(Extracted page text data)
┄┄┄┄┄┄
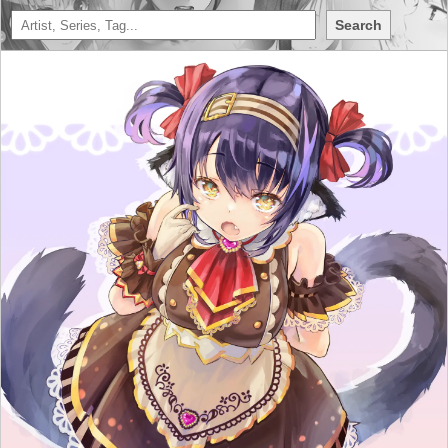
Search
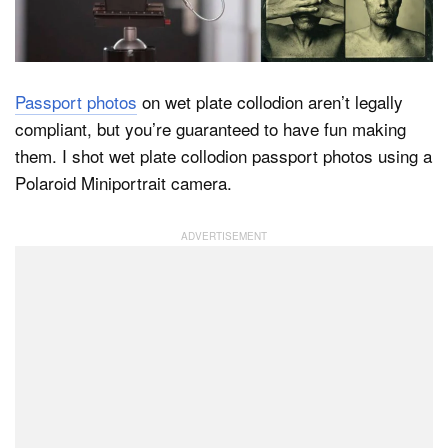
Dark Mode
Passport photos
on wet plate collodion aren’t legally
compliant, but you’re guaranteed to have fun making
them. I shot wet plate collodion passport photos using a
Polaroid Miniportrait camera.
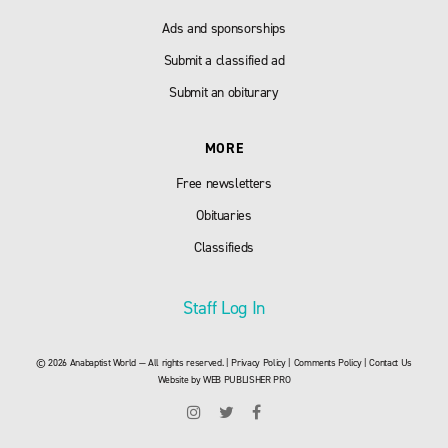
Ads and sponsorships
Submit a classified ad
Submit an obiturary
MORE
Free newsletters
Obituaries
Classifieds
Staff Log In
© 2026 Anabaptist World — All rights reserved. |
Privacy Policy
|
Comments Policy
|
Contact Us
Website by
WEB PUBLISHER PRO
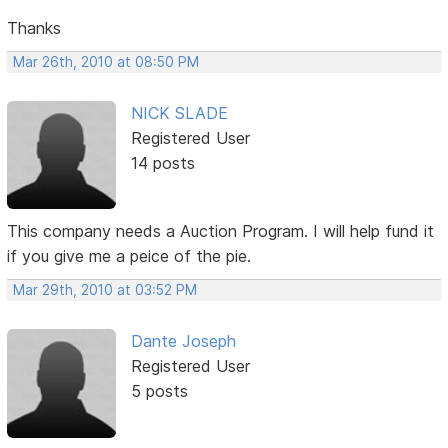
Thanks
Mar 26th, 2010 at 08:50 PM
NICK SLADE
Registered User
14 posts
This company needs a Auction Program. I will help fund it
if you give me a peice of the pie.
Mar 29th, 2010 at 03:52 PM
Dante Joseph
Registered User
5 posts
┄┄┄┄┄┄
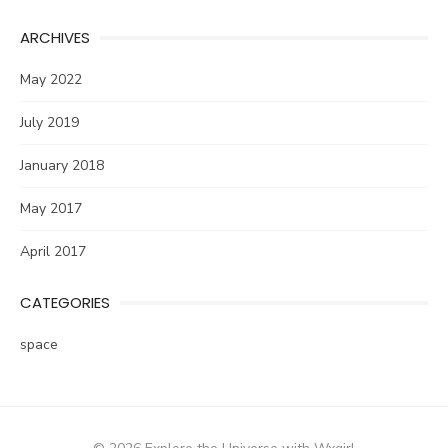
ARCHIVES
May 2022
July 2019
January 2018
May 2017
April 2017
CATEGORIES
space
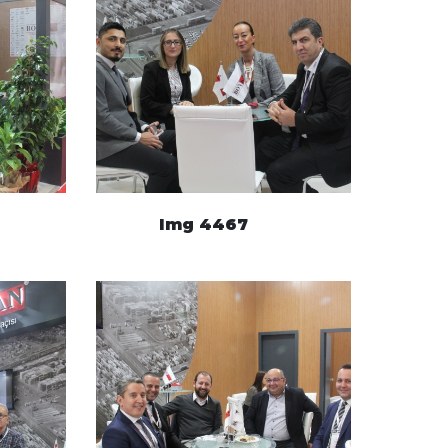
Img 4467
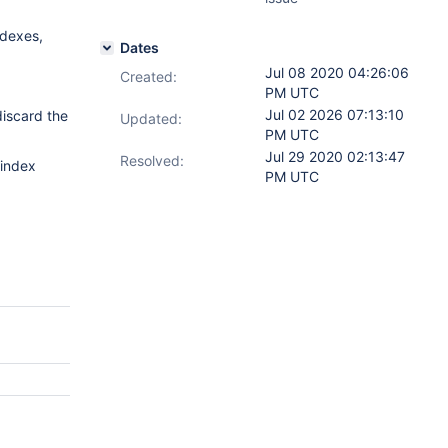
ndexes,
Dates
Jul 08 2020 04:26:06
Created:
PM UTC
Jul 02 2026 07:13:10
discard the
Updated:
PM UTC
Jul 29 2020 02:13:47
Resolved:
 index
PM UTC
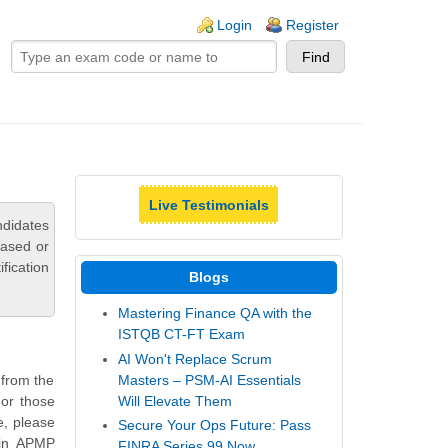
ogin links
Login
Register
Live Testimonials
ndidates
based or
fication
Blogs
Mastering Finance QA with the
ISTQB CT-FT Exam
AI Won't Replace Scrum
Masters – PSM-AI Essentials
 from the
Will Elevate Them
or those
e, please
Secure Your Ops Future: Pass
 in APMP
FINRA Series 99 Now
┄┄┄┄┄┄
INSTRUCTION » Working from the entries above, find every line in which the word "Submit" occurs and copy it.

EXERCISE ANSWER »
Submit a classified ad
Submit an obiturary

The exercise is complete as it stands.